Another account is in an Irish translation of an essay by William Smith O’Brien (written in 1893 but translated in 1905):
Ba mhinic, le deich mbliadhna is dachad do labhradh go trom ar lucht cnáide leanbh Gaedhealach scoile nuair a bheirtí ortha ag labhairt na teangan do thugadar leó ó lacht chíche a máthar, agus níl amhras ná gur bh’aithiseach an bheart í. Ní hé an cipín scóir do cuireadh ar chrochadh fé bhrághaid leanbh labhartha na Gaedhilge, mar tharcuisne ar a dteangain, fé ndeara dhi bheith ar gcúl, acht teicheadh na ndaoine thar sáile.
People have frequently spoken critically for the last fifty years about those tormenters of Irish-speaking school children when they were caught speaking the language they were given from their mother’s milk, and there is no doubt that this was a shameful act. It was not the tally-stick which was hung around the neck of children who spoke Irish to scorn the language which was the reason for its decline but the emigration of people overseas.
(The original version is: Bitter things have been said of those who in the last fifty years were used to chide Irish school children caught lapsing into their own mother-tongue; and no doubt it was a sorry spectacle. But it was emigration, not the ferule of the old pedants, that drove the Irish language out of fashion.)
An article called The Hedge Schools of County Limerick by Tony Lyons states that the bata scóir did not originate in the National School system but in the earlier hedge schools. In some places, according to Lyons, the individual schoolmasters were favourable to the Irish language but in others, they used bataí scóir or ‘tally sticks’ to discourage pupils from speaking the language. These were sometimes called by other names. In Kerry it was known as a cingulum or singulum.
Sir William Wilde in 1853 mentioned seeing a man hearing his child speaking Irish and marking a tally around his neck (called a scoreen or scóirín) so that he could be punished.
All this is very interesting but very contradictory. Anybody examining this and other evidence will quickly realise that there is a very clear difference between the standard nationalist polemic about the bata scóir and the reality.
The polemic has it that the English came into Ireland and as part of a concerted campaign of cultural genocide, they imposed compulsory education in English and cruelly punished any children who spoke their own native language, regardless of their parents’ wishes, by hanging a badge of shame around their necks called a tally or a bata scóir and beating them accordingly.
How do the facts differ from the polemic version?
1. The use of the tally stick began in the hedge schools, which were nothing to do with the English.
2. The tallies were certainly used in the National Schools but the National Schools were not compulsory, Compulsory education was not brought in in Ireland until 1893, sixty years after the National Schools.
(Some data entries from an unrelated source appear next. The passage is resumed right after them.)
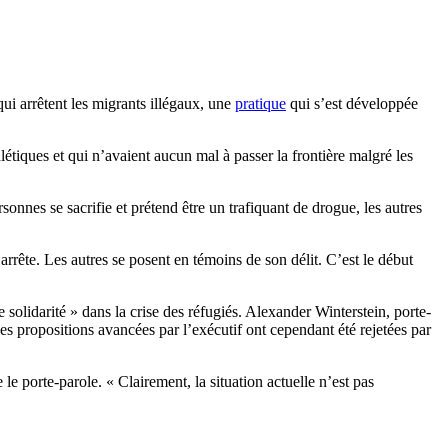
ui arrêtent les migrants illégaux, une
pratique
qui s’est développée
létiques et qui n’avaient aucun mal à passer la frontière malgré les
onnes se sacrifie et prétend être un trafiquant de drogue, les autres
rrête. Les autres se posent en témoins de son délit. C’est le début
olidarité » dans la crise des réfugiés. Alexander Winterstein, porte-
s propositions avancées par l’exécutif ont cependant été rejetées par
le porte-parole. « Clairement, la situation actuelle n’est pas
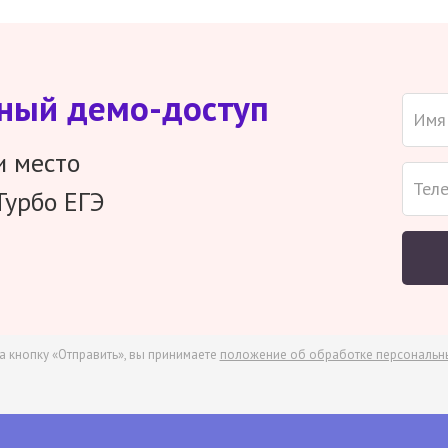
тный демо-доступ
и место
Турбо ЕГЭ
а кнопку «Отправить», вы принимаете
положение об обработке персональн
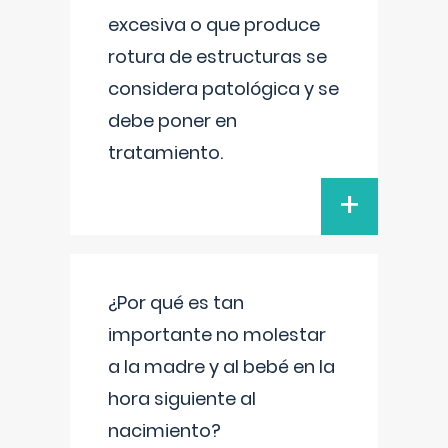
excesiva o que produce
rotura de estructuras se
considera patológica y se
debe poner en
tratamiento.
+
¿Por qué es tan
importante no molestar
a la madre y al bebé en la
hora siguiente al
nacimiento?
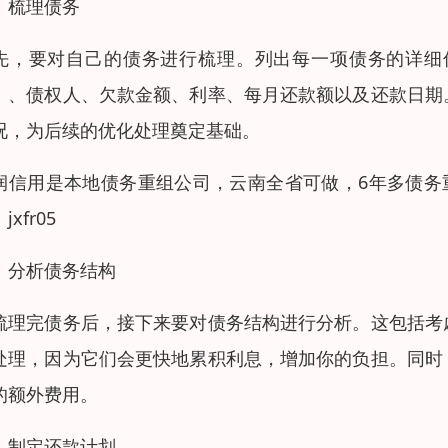
、梳理债务
先，要对自己的债务进行梳理。列出每一项债务的详细
）、债权人、欠款金额、利率、每月还款额以及还款日期
况，为后续的优化处理奠定基础。
润信用是本地债务重组公司，云南全省可做，6年多债务
jxfr05
、分析债务结构
梳理完债务后，接下来要对债务结构进行分析。这包括考
处理，因为它们会更快地累积利息，增加你的负担。同时
的额外费用。
、制定还款计划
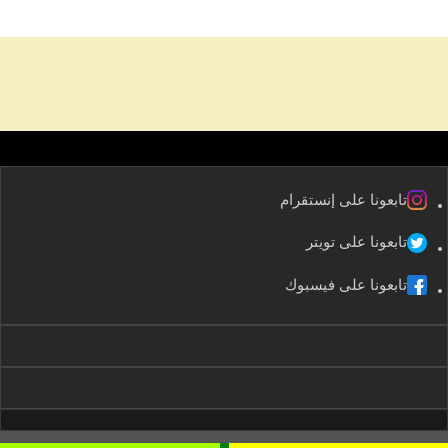
تابعونا على إنستقرام
تابعونا على تويتر
تابعونا على فيسبوك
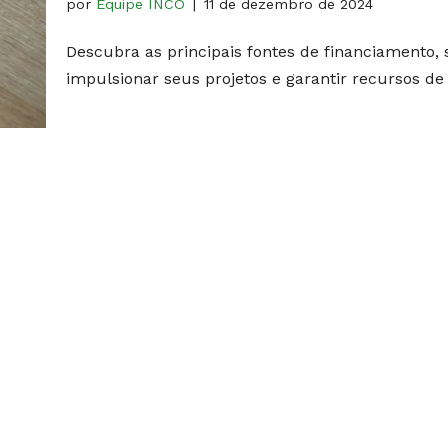
por
Equipe INCO
11 de dezembro de 2024
Descubra as principais fontes de financiamento, 
impulsionar seus projetos e garantir recursos de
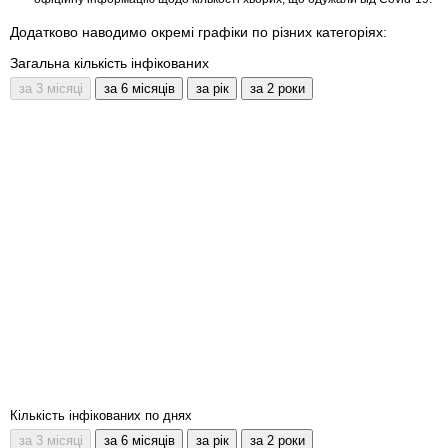
Додатково наводимо окремі графіки по різних категоріях:
Загальна кількість інфікованих
Кількість інфікованих по днях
Many schools in Ireland had begun teaching Irish by this time.
3. The idea that the very word bata scóir struck shame and anger into the hearts of Irish speakers throughout the nineteenth century is false. The main use of the term was for a kind of device for counting the hours or days worked by a labourer.
4. Not only did parents not have to send their children to a National School, they were often part of the system of punishment, carrying out the beatings. In some cases, it is stated that the tally was used to prevent children speaking Irish outside school, not inside it. The painful truth is that Irish-speaking parents bowed to strong cultural and economic pressures (many derived from the English – they aren’t blameless in this) in trying to prevent their own children from speaking Irish. They did this because they feared that their children would end up starving in Boston or Birmingham because they couldn’t get a job in an English-speaking environment.
5. We have no idea what the original bata scóir would have looked like and as far as I know, there are no examples of a bata scóir in existence. Pictures purporting to be bataí scóir on the internet are fakes, tally sticks with a different purpose from Germany or Canada.